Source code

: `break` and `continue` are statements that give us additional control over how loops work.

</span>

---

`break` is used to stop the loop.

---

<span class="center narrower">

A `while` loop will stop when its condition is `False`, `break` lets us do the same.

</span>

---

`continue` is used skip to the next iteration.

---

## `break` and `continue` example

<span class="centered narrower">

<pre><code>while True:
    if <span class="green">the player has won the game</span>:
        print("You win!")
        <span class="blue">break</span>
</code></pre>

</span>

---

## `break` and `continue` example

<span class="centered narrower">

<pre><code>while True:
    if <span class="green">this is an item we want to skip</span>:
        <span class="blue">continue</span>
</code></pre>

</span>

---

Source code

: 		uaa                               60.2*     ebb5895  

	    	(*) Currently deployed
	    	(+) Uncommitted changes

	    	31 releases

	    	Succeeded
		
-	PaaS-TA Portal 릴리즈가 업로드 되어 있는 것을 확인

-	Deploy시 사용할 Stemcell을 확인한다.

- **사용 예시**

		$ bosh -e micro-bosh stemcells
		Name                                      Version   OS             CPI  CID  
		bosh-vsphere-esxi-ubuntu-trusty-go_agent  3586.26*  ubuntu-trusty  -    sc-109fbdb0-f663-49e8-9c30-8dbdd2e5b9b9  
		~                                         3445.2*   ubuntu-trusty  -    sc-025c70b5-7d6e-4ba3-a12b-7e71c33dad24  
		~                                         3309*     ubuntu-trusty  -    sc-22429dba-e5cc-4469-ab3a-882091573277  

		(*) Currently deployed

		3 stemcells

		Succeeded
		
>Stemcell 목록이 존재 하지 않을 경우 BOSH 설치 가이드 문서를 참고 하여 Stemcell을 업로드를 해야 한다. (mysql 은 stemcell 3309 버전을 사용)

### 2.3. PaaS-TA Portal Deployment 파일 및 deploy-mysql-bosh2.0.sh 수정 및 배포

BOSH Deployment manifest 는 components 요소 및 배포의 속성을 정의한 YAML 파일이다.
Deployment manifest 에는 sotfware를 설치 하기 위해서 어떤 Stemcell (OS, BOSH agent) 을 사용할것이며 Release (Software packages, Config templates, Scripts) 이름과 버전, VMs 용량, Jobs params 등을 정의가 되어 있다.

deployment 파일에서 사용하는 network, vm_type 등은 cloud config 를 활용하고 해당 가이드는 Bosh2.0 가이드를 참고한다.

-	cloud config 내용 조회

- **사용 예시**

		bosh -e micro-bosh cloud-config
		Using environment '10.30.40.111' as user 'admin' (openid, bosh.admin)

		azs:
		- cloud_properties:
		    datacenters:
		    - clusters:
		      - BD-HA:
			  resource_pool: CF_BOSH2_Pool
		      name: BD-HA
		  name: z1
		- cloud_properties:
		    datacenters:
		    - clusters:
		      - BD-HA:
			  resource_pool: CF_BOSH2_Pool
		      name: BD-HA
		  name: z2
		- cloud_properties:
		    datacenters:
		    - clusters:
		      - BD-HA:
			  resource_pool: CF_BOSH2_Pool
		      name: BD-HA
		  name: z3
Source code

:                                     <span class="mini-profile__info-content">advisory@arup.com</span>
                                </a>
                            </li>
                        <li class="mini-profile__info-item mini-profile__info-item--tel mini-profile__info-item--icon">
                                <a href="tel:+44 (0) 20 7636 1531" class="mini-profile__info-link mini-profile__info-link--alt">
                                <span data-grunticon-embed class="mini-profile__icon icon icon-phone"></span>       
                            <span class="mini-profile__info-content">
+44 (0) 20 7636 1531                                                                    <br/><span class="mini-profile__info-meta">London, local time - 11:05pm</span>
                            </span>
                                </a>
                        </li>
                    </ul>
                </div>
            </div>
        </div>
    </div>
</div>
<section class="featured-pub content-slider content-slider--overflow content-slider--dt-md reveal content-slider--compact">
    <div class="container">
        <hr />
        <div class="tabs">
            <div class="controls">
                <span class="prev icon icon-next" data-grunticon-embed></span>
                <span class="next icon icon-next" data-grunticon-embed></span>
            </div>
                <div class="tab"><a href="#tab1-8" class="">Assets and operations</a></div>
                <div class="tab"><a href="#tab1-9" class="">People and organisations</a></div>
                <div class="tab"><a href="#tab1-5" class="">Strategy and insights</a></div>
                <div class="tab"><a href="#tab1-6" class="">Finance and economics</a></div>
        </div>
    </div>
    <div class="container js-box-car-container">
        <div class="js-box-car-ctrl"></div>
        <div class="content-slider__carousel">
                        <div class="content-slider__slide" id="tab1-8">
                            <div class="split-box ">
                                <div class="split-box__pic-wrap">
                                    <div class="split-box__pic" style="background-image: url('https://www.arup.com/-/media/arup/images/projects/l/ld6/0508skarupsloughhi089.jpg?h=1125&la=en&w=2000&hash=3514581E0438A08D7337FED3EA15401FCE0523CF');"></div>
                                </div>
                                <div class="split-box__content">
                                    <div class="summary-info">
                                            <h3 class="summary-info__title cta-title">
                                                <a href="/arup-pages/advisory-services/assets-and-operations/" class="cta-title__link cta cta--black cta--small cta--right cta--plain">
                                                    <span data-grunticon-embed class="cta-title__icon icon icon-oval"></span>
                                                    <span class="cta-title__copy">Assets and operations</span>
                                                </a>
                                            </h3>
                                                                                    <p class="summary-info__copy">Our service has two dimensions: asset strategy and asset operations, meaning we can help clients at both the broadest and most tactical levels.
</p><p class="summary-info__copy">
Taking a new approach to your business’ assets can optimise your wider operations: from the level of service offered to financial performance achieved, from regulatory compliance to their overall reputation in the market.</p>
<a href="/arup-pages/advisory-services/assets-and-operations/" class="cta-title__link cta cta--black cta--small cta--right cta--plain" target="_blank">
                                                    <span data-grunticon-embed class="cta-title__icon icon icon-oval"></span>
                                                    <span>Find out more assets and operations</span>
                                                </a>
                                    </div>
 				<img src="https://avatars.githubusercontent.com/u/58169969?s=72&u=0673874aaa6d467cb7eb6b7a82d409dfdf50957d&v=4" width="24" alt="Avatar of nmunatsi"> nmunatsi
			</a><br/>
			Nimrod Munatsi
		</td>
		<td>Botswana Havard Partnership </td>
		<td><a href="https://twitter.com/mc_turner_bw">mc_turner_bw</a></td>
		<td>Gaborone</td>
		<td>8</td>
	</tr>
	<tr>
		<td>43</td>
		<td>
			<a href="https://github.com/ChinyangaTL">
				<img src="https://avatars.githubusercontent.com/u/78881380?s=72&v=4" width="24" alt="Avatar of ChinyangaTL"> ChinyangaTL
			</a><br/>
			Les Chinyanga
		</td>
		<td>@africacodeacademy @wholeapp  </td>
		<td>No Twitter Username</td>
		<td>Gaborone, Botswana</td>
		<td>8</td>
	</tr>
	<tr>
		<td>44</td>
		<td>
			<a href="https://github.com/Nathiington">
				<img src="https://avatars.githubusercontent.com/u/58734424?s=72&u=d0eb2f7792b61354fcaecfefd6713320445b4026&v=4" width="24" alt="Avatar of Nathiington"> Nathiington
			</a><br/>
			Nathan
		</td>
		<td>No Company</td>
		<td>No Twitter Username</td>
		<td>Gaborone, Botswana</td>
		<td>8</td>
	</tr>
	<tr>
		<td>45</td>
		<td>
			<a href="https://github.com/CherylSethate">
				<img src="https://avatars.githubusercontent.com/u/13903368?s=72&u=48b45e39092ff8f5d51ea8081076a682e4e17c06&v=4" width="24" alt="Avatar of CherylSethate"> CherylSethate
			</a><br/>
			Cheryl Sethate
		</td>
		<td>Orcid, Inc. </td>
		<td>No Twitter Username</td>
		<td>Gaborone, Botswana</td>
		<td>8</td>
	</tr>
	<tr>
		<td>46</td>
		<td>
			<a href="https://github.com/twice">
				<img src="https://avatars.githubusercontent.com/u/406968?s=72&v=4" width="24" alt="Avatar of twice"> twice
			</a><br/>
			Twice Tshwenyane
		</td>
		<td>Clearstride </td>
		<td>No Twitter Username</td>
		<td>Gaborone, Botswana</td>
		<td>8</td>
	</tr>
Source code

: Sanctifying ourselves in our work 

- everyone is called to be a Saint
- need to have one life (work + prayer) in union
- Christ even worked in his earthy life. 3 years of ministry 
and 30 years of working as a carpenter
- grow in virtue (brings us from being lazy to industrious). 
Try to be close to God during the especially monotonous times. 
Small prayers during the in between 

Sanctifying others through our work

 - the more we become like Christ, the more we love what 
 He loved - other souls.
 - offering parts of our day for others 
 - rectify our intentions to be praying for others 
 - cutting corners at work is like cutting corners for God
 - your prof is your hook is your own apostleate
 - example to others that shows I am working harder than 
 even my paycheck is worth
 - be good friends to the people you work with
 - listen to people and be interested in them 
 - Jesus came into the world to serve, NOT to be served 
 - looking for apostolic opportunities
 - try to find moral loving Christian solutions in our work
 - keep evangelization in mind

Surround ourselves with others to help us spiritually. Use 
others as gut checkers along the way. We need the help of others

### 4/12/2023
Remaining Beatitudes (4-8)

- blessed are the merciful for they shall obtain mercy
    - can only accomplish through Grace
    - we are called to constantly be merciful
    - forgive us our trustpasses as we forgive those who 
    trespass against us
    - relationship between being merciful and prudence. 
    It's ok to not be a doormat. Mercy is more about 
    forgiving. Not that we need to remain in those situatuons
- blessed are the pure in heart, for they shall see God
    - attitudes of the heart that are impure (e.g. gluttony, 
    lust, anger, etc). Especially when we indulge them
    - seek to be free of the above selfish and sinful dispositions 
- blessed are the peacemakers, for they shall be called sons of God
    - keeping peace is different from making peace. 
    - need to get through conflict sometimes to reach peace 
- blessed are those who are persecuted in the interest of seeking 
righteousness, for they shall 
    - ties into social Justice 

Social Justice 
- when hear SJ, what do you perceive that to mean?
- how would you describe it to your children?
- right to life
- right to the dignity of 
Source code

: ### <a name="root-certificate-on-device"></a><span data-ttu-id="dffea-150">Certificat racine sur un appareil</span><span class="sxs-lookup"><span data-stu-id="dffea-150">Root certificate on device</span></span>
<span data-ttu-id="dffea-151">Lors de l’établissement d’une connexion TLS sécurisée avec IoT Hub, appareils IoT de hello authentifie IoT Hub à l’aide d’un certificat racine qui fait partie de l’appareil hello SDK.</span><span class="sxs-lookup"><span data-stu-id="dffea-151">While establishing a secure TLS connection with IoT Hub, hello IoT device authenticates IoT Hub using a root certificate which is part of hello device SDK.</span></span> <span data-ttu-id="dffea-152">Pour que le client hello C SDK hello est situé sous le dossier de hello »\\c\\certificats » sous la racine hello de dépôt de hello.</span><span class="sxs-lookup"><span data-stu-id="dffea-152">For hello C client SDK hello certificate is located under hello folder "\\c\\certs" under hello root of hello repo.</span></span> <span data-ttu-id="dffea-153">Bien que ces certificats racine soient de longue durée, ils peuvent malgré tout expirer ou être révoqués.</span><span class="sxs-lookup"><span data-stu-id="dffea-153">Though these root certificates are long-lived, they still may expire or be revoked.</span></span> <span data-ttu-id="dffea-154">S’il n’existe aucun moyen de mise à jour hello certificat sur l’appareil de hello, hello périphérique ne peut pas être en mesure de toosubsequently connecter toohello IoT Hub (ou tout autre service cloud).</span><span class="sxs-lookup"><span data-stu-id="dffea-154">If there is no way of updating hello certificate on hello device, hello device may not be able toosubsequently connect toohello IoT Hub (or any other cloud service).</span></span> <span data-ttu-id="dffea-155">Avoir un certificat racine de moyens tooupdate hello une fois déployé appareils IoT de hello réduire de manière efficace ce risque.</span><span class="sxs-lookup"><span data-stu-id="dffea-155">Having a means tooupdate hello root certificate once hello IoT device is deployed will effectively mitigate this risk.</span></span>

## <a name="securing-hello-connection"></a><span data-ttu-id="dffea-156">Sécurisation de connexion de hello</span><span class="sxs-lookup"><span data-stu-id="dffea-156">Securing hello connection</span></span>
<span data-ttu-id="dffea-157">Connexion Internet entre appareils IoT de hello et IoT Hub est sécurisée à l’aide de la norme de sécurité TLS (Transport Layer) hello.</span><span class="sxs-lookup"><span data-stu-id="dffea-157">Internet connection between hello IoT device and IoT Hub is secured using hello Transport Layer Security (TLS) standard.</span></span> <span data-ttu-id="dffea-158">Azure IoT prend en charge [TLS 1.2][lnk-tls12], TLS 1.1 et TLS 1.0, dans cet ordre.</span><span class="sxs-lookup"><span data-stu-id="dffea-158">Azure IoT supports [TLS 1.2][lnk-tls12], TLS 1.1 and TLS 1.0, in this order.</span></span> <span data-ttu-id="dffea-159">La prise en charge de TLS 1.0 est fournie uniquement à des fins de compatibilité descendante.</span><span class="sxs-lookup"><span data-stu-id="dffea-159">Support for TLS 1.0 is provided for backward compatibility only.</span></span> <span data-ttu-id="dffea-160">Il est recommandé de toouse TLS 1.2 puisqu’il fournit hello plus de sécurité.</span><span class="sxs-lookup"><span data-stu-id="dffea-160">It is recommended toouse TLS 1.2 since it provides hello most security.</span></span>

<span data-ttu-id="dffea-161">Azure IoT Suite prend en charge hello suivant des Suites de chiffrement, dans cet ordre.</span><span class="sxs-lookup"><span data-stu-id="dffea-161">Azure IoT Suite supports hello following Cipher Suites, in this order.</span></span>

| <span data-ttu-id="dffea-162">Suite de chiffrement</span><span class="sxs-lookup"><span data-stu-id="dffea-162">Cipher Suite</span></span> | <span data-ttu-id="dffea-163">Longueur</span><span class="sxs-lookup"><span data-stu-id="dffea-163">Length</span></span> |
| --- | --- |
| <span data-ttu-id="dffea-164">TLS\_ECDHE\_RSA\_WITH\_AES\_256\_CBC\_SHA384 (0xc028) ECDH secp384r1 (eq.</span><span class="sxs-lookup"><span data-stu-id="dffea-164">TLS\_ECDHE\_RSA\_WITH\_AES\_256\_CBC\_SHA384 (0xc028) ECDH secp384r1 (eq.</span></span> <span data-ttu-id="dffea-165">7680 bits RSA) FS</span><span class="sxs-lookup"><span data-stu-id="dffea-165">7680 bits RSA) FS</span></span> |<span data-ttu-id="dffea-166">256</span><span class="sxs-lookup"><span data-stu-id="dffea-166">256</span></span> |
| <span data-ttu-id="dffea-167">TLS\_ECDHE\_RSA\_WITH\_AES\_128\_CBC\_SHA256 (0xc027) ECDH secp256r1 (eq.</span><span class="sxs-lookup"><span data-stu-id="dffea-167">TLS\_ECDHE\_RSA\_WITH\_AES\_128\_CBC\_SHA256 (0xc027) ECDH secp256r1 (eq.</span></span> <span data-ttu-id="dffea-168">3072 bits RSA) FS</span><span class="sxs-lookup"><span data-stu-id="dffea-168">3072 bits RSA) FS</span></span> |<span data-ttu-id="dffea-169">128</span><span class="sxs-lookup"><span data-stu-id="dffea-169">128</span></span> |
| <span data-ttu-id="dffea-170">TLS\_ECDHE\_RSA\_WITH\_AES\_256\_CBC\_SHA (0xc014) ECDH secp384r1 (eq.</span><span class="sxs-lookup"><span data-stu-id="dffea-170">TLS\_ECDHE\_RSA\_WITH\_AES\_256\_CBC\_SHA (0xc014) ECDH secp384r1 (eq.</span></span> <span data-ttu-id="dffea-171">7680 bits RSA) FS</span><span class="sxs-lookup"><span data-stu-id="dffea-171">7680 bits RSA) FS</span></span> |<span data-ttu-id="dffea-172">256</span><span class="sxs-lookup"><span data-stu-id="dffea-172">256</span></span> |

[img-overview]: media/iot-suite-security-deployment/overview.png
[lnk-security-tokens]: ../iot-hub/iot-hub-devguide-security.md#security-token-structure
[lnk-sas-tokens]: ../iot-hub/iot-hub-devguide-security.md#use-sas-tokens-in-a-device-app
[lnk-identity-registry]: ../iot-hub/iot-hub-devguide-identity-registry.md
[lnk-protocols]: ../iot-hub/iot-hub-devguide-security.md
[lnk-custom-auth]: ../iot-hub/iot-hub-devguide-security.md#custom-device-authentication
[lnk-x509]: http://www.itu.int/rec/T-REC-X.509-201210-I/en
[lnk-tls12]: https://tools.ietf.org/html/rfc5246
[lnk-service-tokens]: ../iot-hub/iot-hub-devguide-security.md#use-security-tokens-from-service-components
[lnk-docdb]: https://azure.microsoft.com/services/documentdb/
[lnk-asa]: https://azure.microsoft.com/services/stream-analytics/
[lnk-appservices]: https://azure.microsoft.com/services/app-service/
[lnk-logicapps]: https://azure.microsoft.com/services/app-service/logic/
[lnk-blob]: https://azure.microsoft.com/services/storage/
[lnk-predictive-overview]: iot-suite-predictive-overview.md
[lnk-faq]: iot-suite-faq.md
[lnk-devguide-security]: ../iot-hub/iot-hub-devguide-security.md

> [WHAT IS EXPECTED]: Repeat the lines from the first one in the records through the line containing "3309 버전을 사용)", exactly as written, and nothing else.

> [SOLUTION TO THIS EXERCISE]:
Source code

: `break` and `continue` are statements that give us additional control over how loops work.

</span>

---

`break` is used to stop the loop.

---

<span class="center narrower">

A `while` loop will stop when its condition is `False`, `break` lets us do the same.

</span>

---

`continue` is used skip to the next iteration.

---

## `break` and `continue` example

<span class="centered narrower">

<pre><code>while True:
    if <span class="green">the player has won the game</span>:
        print("You win!")
        <span class="blue">break</span>
</code></pre>

</span>

---

## `break` and `continue` example

<span class="centered narrower">

<pre><code>while True:
    if <span class="green">this is an item we want to skip</span>:
        <span class="blue">continue</span>
</code></pre>

</span>

---

Source code

: 		uaa                               60.2*     ebb5895  

	    	(*) Currently deployed
	    	(+) Uncommitted changes

	    	31 releases

	    	Succeeded
		
-	PaaS-TA Portal 릴리즈가 업로드 되어 있는 것을 확인

-	Deploy시 사용할 Stemcell을 확인한다.

- **사용 예시**

		$ bosh -e micro-bosh stemcells
		Name                                      Version   OS             CPI  CID  
		bosh-vsphere-esxi-ubuntu-trusty-go_agent  3586.26*  ubuntu-trusty  -    sc-109fbdb0-f663-49e8-9c30-8dbdd2e5b9b9  
		~                                         3445.2*   ubuntu-trusty  -    sc-025c70b5-7d6e-4ba3-a12b-7e71c33dad24  
		~                                         3309*     ubuntu-trusty  -    sc-22429dba-e5cc-4469-ab3a-882091573277  

		(*) Currently deployed

		3 stemcells

		Succeeded
		
>Stemcell 목록이 존재 하지 않을 경우 BOSH 설치 가이드 문서를 참고 하여 Stemcell을 업로드를 해야 한다. (mysql 은 stemcell 3309 버전을 사용)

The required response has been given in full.